Sean nudged a claw hammer on the linoleum with the tip of his shoe. “Whoever done it went at it like he was driving a tent peg.”

Helen and Bailey came through the hallway. Both of them stared silently at Devereaux’s profile. Neither showed any expression.

“The back door was locked from the outside,” I said. “Sean found the key in the backyard.”

“You saw somebody leave in a black SUV?” Helen said to Sean.

“Yes, ma’am,” he replied. “Hauling ass.”

“You didn’t get a number?”

“No, ma’am, the headlights was off.”

“You didn’t go after it or call it in?” she said.

“I didn’t have no reason to at that point.” He lowered his head, his cheeks coloring.

“What’d you think the hat is about?” Helen said.

“He’s the Fool in the tarot,” Bailey said.

“The tarot again?” Helen said.

“Bailey is right,” I said.

“I didn’t say she wasn’t,” Helen replied. “But what the hell does Devereaux have to do with fortune-telling cards?”

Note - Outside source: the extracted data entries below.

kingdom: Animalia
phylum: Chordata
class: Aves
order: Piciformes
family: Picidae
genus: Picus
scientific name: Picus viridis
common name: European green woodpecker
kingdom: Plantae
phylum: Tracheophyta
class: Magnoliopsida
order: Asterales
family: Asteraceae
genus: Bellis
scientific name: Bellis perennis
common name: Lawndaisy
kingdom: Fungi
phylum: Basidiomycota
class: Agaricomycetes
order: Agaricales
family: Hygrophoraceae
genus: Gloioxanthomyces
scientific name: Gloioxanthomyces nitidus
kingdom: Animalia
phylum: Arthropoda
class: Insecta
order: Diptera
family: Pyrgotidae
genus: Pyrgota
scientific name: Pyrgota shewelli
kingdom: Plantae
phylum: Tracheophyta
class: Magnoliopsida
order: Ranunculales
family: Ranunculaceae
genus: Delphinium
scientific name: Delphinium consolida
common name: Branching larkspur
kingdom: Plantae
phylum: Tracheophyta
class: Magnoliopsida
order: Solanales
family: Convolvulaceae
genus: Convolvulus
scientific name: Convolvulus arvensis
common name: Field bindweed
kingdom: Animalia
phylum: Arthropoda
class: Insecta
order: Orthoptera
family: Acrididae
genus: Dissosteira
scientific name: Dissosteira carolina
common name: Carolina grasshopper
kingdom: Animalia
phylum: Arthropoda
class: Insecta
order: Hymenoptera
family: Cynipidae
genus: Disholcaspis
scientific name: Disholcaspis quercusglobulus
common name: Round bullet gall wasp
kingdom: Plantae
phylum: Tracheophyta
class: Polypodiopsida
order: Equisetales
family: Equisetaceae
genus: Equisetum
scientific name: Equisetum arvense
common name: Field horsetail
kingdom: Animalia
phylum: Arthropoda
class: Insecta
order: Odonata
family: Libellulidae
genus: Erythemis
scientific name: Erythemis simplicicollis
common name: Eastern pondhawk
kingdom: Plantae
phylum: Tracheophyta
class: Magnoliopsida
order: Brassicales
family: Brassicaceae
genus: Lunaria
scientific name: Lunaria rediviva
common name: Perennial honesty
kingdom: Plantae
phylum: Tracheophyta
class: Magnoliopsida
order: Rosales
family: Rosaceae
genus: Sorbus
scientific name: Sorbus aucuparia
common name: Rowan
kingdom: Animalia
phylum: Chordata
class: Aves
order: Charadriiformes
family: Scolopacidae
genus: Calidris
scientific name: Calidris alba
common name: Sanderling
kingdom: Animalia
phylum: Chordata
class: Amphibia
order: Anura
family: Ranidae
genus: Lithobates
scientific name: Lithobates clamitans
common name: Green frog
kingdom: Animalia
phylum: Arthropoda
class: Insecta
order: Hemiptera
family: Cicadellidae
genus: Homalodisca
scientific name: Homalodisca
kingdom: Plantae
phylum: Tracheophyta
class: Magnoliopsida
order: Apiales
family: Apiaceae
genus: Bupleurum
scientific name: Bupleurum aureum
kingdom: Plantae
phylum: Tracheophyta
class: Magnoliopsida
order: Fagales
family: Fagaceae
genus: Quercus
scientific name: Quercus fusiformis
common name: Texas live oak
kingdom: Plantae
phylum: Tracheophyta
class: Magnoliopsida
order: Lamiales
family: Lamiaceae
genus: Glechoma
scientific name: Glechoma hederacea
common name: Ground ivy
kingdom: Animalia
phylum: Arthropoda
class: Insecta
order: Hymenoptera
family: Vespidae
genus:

“The Fool represents pride, arrogance, and presumption,” I said. “He’s portrayed whistling as he’s about to step off a cliff. He has a staff over his shoulder. Joe Molinari had a walking cane plunged through his chest.”

“I have a hard time buying in to this symbolism crap, Dave,” she said.

“Know a better explanation?” I said.